What you are asked to do:
Show all lines from the listing below that contain "down".

Supplied material:

:::::

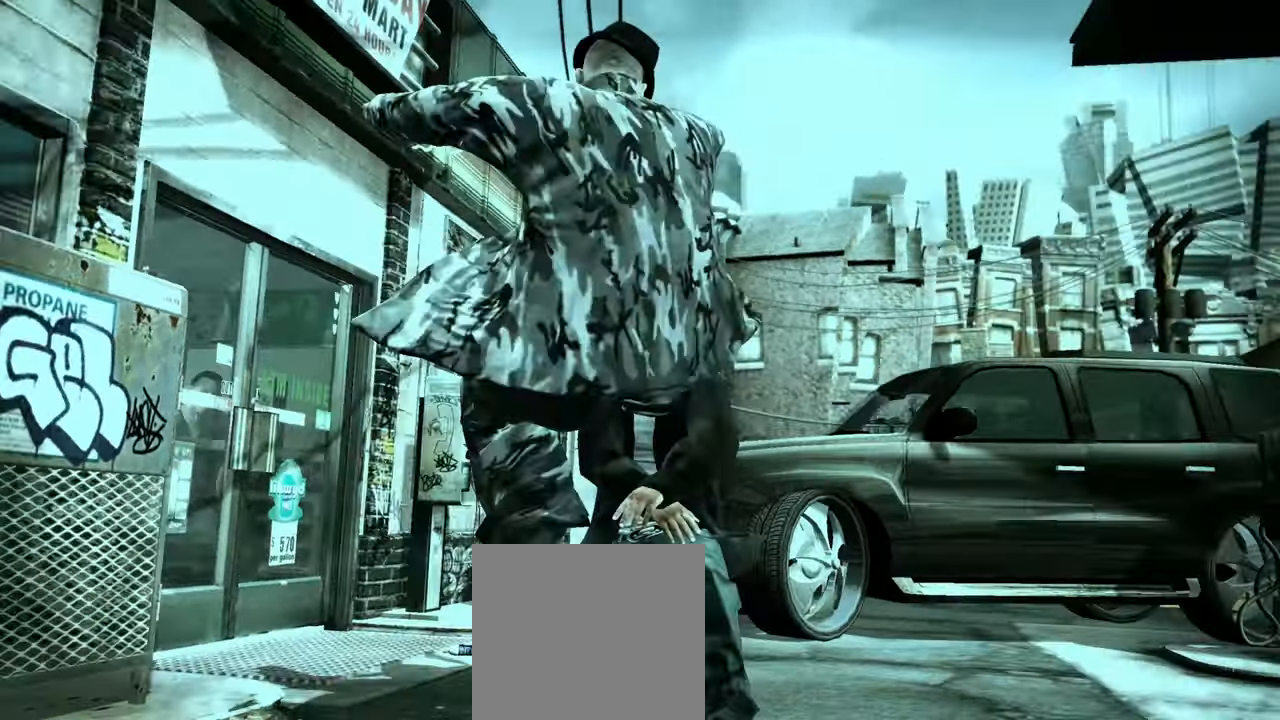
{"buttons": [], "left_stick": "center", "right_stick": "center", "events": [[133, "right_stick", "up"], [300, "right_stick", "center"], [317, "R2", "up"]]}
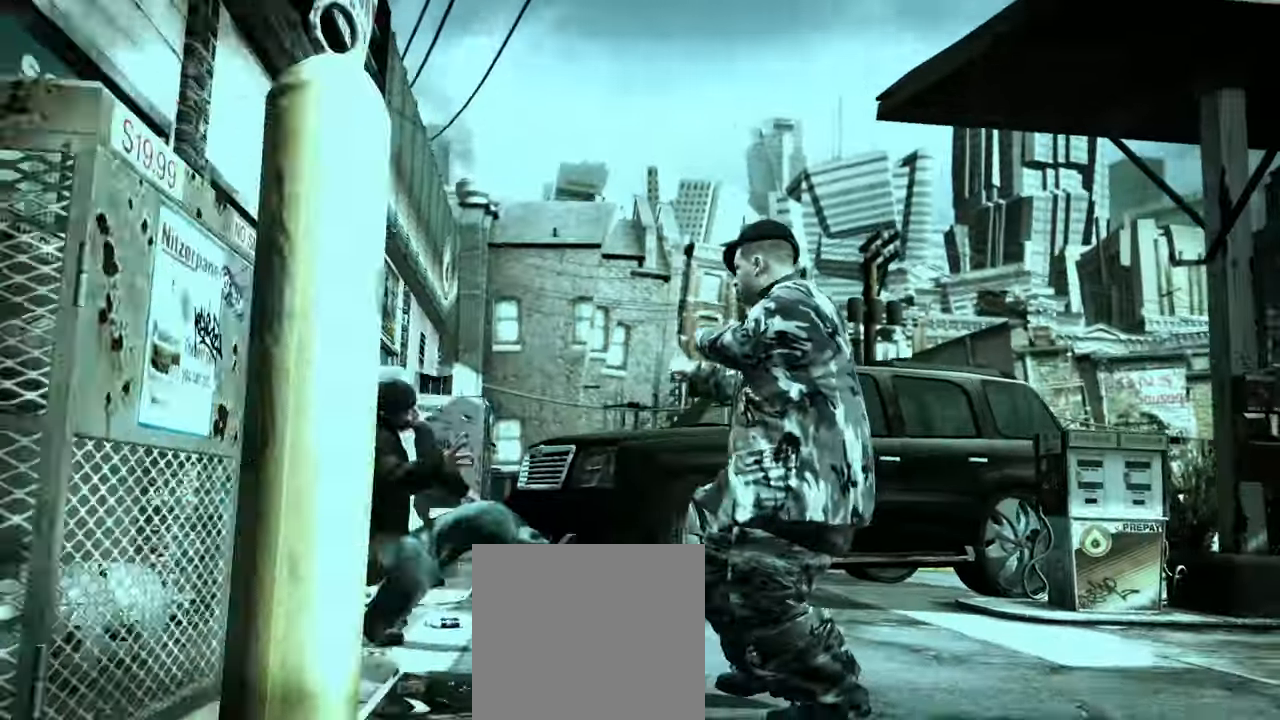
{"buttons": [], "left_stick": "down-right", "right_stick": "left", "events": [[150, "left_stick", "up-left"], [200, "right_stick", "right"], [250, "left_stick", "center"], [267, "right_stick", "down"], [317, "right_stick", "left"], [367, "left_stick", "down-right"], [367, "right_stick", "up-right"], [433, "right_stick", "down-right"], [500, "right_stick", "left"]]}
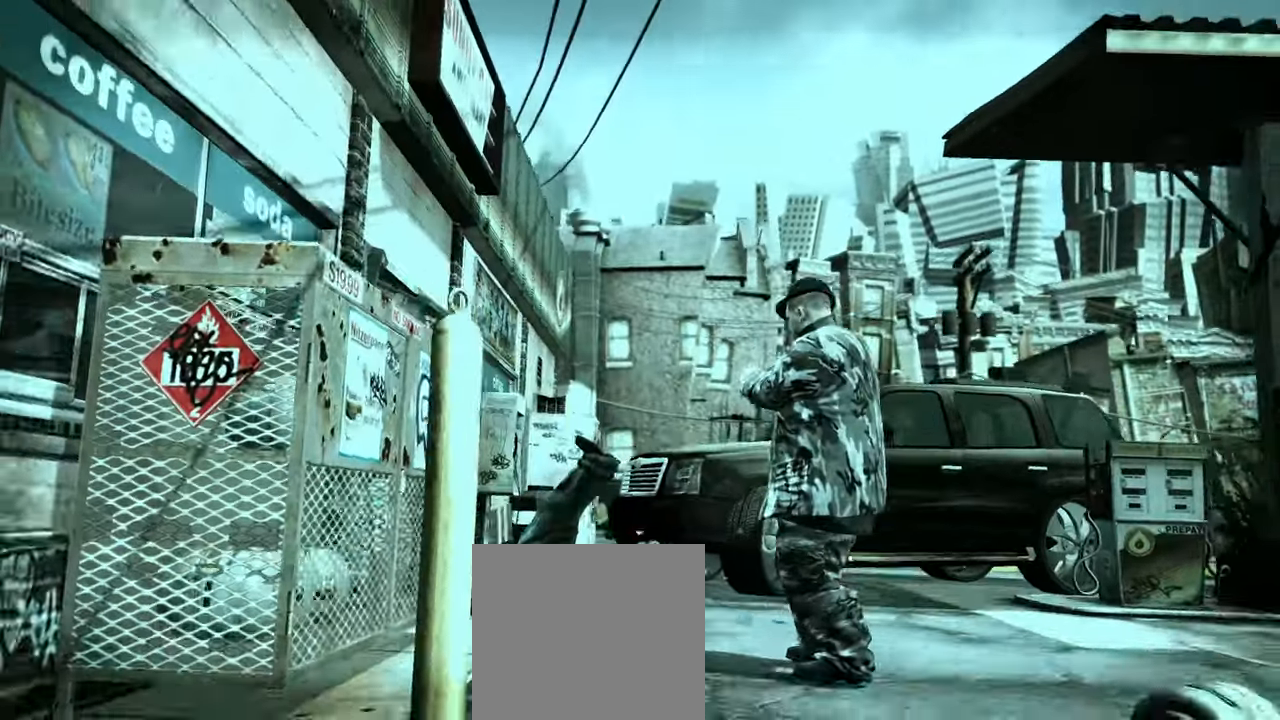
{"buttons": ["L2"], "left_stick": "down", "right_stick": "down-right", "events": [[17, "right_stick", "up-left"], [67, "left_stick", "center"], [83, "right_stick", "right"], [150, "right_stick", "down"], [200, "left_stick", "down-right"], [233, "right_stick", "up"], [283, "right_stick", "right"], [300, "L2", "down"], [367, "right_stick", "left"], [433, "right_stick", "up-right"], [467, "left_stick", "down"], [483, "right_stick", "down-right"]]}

:::::

Task solution:
{"buttons": [], "left_stick": "down-right", "right_stick": "left", "events": [[150, "left_stick", "up-left"], [200, "right_stick", "right"], [250, "left_stick", "center"], [267, "right_stick", "down"], [317, "right_stick", "left"], [367, "left_stick", "down-right"], [367, "right_stick", "up-right"], [433, "right_stick", "down-right"], [500, "right_stick", "left"]]}
{"buttons": ["L2"], "left_stick": "down", "right_stick": "down-right", "events": [[17, "right_stick", "up-left"], [67, "left_stick", "center"], [83, "right_stick", "right"], [150, "right_stick", "down"], [200, "left_stick", "down-right"], [233, "right_stick", "up"], [283, "right_stick", "right"], [300, "L2", "down"], [367, "right_stick", "left"], [433, "right_stick", "up-right"], [467, "left_stick", "down"], [483, "right_stick", "down-right"]]}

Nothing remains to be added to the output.